WHAT NEEDS TO BE DONE - From the following material, work out how many lines include the string "elektronicky"; respond with the number only.

+===+

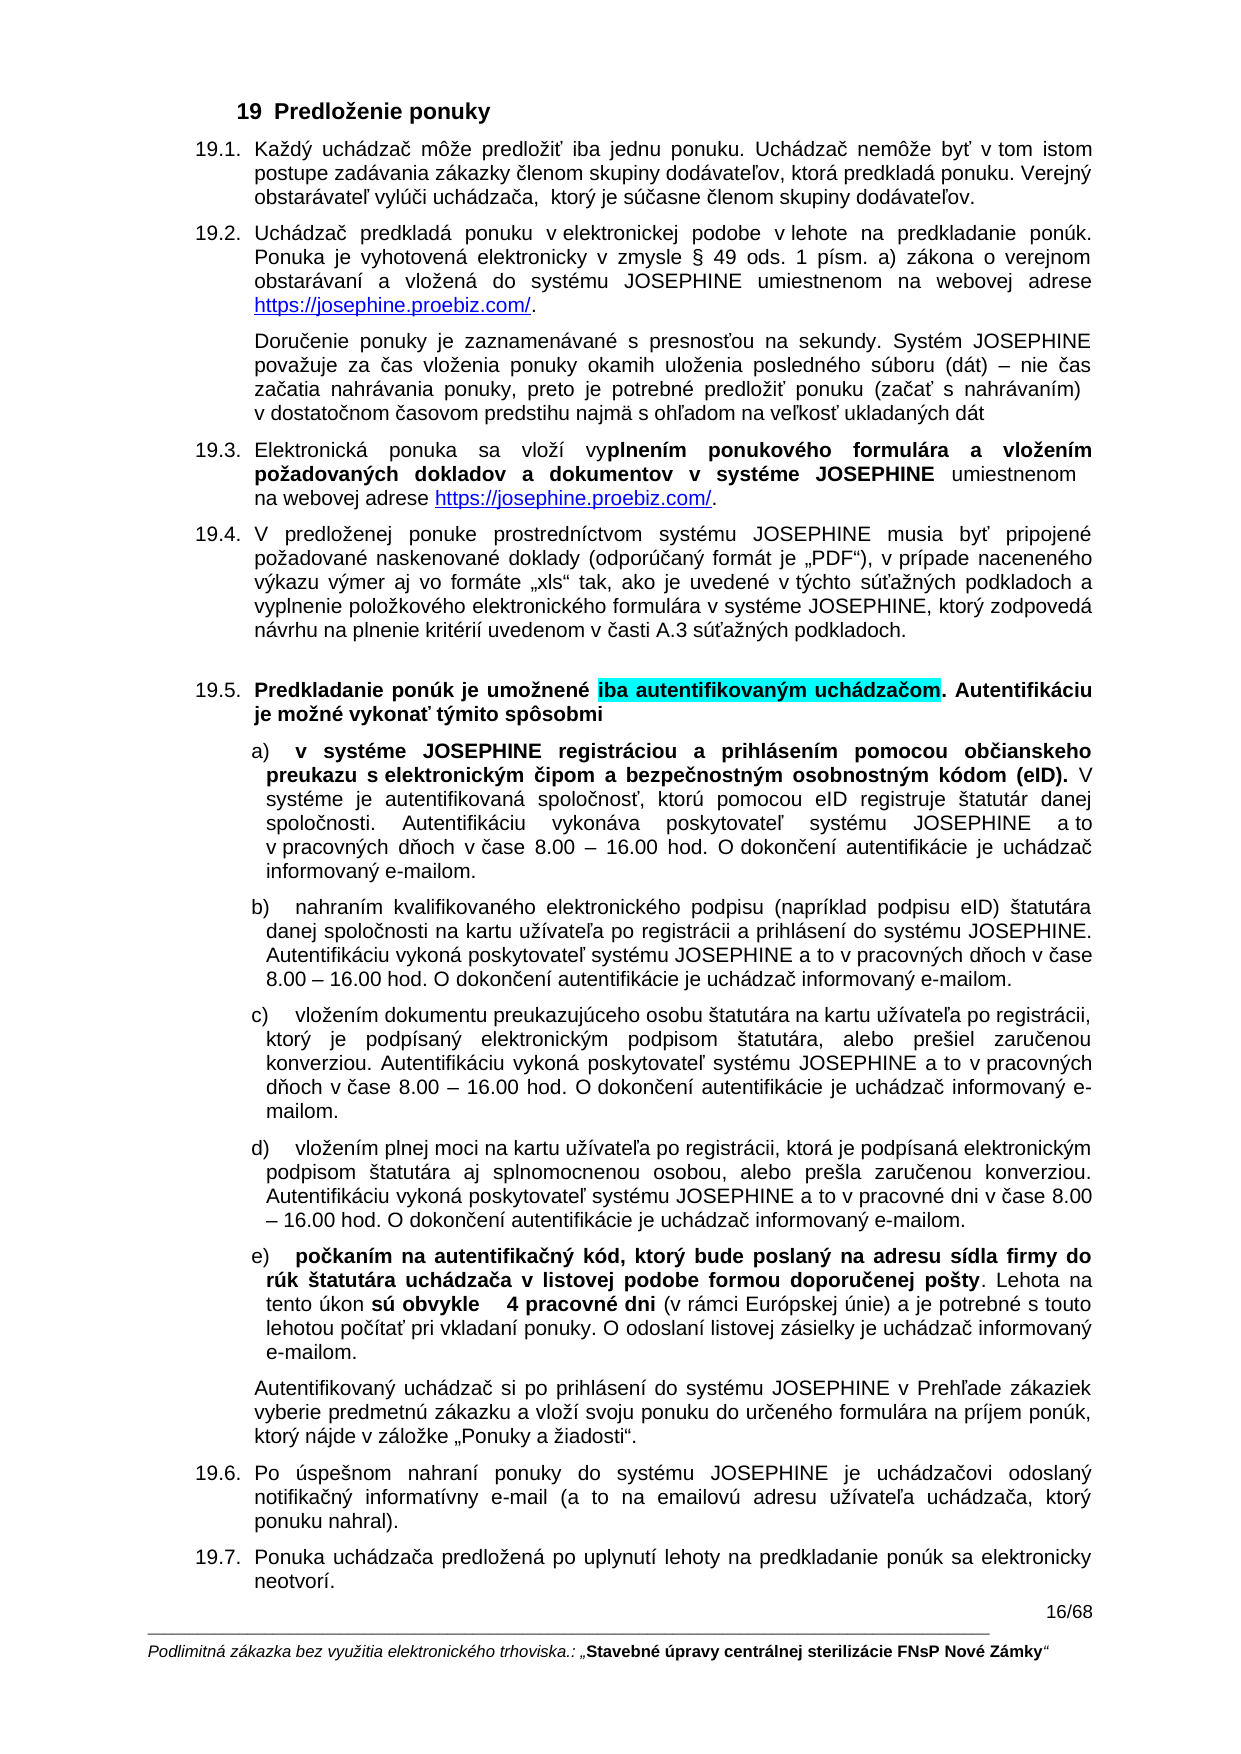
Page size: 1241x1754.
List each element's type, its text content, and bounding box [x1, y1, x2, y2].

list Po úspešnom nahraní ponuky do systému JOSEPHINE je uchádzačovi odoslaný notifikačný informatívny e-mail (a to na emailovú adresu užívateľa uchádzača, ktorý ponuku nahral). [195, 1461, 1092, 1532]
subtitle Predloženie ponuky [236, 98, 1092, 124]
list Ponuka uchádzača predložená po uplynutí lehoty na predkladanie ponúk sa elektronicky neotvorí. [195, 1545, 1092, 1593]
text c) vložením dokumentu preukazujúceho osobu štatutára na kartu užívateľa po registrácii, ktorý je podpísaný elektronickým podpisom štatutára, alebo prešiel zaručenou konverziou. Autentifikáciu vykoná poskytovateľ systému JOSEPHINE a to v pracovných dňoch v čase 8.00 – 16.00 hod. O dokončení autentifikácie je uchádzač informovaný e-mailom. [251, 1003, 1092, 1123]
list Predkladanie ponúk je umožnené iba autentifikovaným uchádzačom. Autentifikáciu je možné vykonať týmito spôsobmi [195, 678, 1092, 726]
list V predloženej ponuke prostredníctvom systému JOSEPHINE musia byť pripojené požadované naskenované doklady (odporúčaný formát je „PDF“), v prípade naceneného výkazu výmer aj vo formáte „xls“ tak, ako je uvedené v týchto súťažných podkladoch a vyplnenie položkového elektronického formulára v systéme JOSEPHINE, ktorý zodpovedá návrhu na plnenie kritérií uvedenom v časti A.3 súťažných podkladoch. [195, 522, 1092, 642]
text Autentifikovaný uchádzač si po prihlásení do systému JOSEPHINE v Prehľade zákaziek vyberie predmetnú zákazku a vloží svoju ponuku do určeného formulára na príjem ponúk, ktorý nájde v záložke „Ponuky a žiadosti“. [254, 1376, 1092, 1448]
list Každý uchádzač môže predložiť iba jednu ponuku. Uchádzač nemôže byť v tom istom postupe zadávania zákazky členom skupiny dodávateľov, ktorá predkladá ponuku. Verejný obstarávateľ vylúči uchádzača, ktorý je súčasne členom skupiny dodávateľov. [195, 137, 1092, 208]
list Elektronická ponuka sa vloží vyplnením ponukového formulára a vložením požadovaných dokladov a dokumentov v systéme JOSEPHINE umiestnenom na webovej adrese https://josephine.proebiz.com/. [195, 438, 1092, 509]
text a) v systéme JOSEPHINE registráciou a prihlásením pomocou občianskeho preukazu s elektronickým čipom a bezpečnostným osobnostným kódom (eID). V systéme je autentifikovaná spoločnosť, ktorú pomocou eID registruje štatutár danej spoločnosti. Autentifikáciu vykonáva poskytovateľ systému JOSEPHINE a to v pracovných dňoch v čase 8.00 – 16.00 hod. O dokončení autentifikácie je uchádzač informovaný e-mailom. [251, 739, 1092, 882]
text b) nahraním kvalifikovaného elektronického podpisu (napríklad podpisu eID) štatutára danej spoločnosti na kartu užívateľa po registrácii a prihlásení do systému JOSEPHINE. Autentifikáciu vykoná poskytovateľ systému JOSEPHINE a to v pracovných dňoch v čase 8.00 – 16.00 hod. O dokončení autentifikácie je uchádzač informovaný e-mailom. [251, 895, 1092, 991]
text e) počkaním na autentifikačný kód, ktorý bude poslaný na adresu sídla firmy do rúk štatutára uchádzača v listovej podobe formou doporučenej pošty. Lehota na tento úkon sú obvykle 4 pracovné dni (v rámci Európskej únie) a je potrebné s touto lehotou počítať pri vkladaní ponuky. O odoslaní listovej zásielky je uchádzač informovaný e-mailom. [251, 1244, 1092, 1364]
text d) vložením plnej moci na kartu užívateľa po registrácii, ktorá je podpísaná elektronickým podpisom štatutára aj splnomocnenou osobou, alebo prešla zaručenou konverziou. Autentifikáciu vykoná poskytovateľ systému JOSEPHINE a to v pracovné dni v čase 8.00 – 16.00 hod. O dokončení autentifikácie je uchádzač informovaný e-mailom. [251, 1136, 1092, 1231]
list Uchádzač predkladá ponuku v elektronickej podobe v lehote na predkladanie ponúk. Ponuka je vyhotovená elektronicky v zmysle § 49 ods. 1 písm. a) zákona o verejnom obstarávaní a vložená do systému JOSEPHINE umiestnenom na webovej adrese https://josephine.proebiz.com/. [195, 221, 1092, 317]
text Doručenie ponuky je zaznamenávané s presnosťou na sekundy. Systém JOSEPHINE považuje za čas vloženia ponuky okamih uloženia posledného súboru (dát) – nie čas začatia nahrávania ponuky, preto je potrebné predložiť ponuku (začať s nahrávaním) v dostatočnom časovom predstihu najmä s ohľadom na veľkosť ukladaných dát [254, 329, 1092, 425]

+===+

ANSWER TO THIS TASK - 2